● Texto da página:
Em cartaz nos cinemas brasileiros a partir desta quinta-feira (12), O Exorcista: O Devoto veio para dar sequência à história do clássico de 1973, ignorando todas as continuações. O projeto, comandado por David Gordon Green, tem recebido críticas majoritariamente negativas desde que saiu nos cinemas norte-americanos – mas será que é tão ruim que até o capeta fugiria correndo? Já assistimos ao filme, e você pode conferir a nossa crítica aqui!

Ficha técnica

Título: O Exorcista: O Devoto (The Exorcist: Believer)

 

Direção: David Gordon Green

 

Roteiro: Peter Sattler e David Gordon Green

 

Data de lançamento: 12 de outubro (Brasil)

 

País de origem: Estados Unidos

 

Duração: 1 hora e 57 minutos

 

Sinopse: Sequência do filme de 1973, O Devoto segue um pai desesperado procurando ajuda para sua filha e uma amiga dela, que estão demonstrando comportamentos associados a possessão demoníaca.

O Exorcista: O Devoto está em cartaz nos cinemas.

O Exorcista: O Devoto batalha entre a iconoclastia e o cinismo

Em 2016, ia ao ar, pela Fox, a primeira temporada de The Exorcist, série de TV alardeada durante meses como um “remake para a TV” do clássico de 1973. Ainda que vista com certa desconfiança, a produção acabou envolvendo seu público semana a semana, até seu derradeiro quinto episódio.

Na trama, uma família comum do subúrbio norte-americano se vê partida ao meio quando uma das filhas apresenta sinais de possessão demoníaca. No quinto episódio da série, descobrimos que a mãe da família é ninguém menos que Regan MacNeil, que após ter passado por um exorcismo na infância, distanciou-se de sua mãe e foi viver em outro lugar, com outro nome.

Por conta de seu orçamento limitado, a série não conta com nenhuma estrela do filme original. Não, Regan é vivida por Geena Davis, enquanto Chris – que tem um arco bem interessante no primeiro ano da série – é vivida por Sharon Gless. À época, a revelação foi bem aceita pela crítica e provocou furor entre os fãs de horror, e mesmo o cancelamento da série após a segunda temporada não diminuiu o impacto desse tratamento ao clássico.

Em 2023, esse feito da série fica ainda mais impressionante, não só por ter antecedido o movimento das legacy sequels e ter dado um tratamento digno e potente para um dos filmes de terror mais assustadores de todos os tempos. Não, com o advento de O Exorcista: O Devoto, o que mais nos surpreende é como uma série de TV com orçamento ralo e nenhuma das estrelas do filme original consegue ser mais respeitosa e eloquente que um grande retorno milionário às telas de cinema.

Uma menina possuída já era assustador? Agora são duas!

● Instruções do exercício:
Por favor, indique se cada afirmação a seguir concorda com o texto sobre O Exorcista: O Devoto. Responda sim ou não e cite literalmente as palavras do texto que decidem.
1. O filme estreia nos cinemas do Brasil em 12 de outubro.
2. O roteiro foi escrito só por David Gordon Green.
3. Na série de TV de 2016, Regan é interpretada por Sharon Gless.

● Linhas:
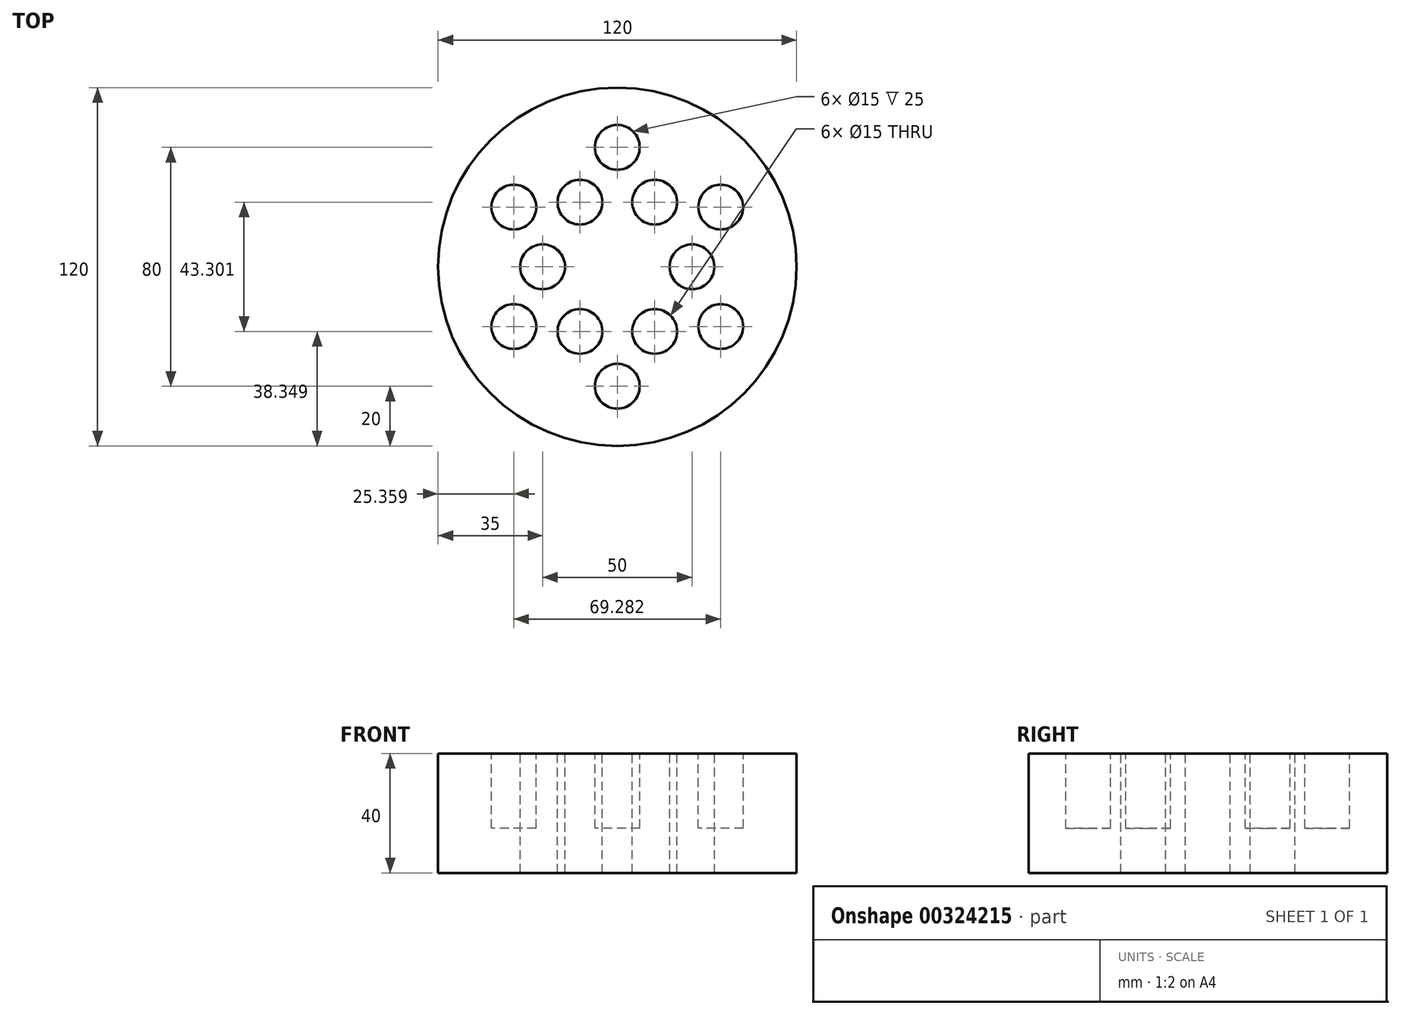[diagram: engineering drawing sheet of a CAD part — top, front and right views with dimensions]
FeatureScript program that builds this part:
* * *
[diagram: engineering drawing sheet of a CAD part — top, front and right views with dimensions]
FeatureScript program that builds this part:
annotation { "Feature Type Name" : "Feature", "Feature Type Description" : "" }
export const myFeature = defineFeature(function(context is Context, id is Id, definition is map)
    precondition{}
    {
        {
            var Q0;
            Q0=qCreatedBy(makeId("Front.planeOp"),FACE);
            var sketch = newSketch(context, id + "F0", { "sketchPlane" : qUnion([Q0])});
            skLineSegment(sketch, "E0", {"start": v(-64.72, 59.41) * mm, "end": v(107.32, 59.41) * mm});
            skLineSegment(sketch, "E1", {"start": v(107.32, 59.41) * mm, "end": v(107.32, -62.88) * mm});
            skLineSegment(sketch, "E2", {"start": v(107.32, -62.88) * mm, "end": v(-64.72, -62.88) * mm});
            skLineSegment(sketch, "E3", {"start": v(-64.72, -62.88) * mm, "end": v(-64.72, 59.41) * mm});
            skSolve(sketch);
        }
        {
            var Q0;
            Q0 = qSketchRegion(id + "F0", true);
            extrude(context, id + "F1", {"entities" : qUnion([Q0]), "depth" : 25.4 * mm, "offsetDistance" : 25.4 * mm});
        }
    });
...
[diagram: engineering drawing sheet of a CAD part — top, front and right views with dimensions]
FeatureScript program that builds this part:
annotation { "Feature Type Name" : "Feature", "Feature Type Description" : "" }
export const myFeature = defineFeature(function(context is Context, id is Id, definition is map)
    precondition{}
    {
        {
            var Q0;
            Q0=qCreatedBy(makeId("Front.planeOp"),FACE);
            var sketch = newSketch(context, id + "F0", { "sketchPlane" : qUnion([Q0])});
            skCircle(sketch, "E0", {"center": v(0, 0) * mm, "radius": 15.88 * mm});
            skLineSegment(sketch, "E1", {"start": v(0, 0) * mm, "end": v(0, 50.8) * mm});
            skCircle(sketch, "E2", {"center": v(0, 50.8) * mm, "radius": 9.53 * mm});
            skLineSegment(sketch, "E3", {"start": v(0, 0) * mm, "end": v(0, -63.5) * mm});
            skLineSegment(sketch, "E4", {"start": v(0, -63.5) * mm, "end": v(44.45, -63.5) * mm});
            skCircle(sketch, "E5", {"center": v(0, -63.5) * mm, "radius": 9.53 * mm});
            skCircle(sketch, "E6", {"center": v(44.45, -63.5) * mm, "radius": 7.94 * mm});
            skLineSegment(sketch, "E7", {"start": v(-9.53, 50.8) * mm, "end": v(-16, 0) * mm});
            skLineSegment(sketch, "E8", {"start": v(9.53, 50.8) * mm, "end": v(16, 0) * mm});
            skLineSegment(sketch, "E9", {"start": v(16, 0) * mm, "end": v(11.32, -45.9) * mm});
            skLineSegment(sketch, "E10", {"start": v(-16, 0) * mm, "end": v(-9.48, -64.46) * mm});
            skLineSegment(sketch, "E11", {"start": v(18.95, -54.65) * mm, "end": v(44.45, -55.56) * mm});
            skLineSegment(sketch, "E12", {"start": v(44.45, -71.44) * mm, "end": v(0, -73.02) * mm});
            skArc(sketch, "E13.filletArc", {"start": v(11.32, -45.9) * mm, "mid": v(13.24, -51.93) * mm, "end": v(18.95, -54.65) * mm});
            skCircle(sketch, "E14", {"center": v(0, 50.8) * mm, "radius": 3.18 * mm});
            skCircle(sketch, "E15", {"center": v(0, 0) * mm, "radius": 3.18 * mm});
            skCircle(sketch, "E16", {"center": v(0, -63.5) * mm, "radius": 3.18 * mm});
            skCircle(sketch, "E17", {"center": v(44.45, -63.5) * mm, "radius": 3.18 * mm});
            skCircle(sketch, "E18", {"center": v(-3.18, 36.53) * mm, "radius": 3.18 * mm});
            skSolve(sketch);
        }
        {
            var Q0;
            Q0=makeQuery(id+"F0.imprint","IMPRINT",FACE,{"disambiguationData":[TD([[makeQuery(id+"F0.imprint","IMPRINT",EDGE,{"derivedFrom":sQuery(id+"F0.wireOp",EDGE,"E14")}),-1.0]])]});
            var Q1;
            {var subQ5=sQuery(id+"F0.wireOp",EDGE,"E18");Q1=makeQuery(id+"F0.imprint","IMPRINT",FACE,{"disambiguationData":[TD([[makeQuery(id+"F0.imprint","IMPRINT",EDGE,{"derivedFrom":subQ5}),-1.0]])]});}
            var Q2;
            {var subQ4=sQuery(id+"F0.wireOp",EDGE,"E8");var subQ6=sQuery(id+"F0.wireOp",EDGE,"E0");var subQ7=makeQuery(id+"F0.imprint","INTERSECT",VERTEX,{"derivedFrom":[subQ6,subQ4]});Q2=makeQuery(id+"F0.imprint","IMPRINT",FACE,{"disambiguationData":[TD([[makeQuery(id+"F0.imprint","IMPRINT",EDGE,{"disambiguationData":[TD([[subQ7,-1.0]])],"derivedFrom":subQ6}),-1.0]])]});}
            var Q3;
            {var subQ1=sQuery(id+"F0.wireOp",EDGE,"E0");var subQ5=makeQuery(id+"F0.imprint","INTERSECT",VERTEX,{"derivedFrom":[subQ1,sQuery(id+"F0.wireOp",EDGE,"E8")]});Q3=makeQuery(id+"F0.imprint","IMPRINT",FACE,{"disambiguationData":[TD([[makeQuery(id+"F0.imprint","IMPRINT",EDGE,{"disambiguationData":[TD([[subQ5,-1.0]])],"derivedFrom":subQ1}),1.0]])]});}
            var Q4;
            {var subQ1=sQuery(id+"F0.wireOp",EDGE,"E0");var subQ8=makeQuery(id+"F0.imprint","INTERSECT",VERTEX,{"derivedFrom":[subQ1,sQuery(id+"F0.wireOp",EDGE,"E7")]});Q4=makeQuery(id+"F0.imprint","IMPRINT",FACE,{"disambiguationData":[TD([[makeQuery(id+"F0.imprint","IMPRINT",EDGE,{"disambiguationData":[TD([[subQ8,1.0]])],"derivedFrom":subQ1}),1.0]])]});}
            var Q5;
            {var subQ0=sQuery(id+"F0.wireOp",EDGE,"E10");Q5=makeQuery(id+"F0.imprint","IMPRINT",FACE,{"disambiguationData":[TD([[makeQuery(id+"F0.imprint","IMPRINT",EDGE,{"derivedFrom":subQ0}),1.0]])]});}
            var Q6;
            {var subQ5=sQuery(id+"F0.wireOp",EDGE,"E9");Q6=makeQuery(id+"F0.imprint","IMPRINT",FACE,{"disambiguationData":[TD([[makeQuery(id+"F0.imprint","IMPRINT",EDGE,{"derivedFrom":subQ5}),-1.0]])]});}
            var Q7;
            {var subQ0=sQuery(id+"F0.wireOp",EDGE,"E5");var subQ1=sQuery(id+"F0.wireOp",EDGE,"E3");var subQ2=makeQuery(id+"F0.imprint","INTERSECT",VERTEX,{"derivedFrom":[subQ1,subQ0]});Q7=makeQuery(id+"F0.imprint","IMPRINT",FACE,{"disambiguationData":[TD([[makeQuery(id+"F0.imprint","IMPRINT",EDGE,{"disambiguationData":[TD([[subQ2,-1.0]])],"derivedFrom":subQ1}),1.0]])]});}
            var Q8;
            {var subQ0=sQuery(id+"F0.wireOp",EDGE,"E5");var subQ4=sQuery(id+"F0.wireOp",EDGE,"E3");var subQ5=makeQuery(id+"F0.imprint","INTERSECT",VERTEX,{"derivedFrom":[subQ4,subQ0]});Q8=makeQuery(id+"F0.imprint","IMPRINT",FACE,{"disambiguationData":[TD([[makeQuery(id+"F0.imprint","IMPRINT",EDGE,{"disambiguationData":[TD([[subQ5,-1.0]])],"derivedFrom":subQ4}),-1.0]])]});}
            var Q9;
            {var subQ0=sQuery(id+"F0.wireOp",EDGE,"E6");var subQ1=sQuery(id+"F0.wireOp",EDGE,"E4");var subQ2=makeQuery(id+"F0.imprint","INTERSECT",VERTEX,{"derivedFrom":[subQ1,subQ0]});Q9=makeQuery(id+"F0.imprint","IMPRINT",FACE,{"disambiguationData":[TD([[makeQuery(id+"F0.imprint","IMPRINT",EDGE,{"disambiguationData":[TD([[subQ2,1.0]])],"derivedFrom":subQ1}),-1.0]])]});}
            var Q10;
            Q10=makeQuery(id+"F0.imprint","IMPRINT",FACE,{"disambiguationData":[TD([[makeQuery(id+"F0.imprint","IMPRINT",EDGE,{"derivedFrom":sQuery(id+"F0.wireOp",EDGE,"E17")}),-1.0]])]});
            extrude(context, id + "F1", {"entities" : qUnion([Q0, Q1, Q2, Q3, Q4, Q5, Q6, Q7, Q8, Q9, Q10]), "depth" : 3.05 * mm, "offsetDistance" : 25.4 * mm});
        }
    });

● Solução escrita:
1. Sim: "Data de lançamento: 12 de outubro (Brasil)".
2. Não: "Roteiro: Peter Sattler e David Gordon Green".
3. Não: "Regan é vivida por Geena Davis".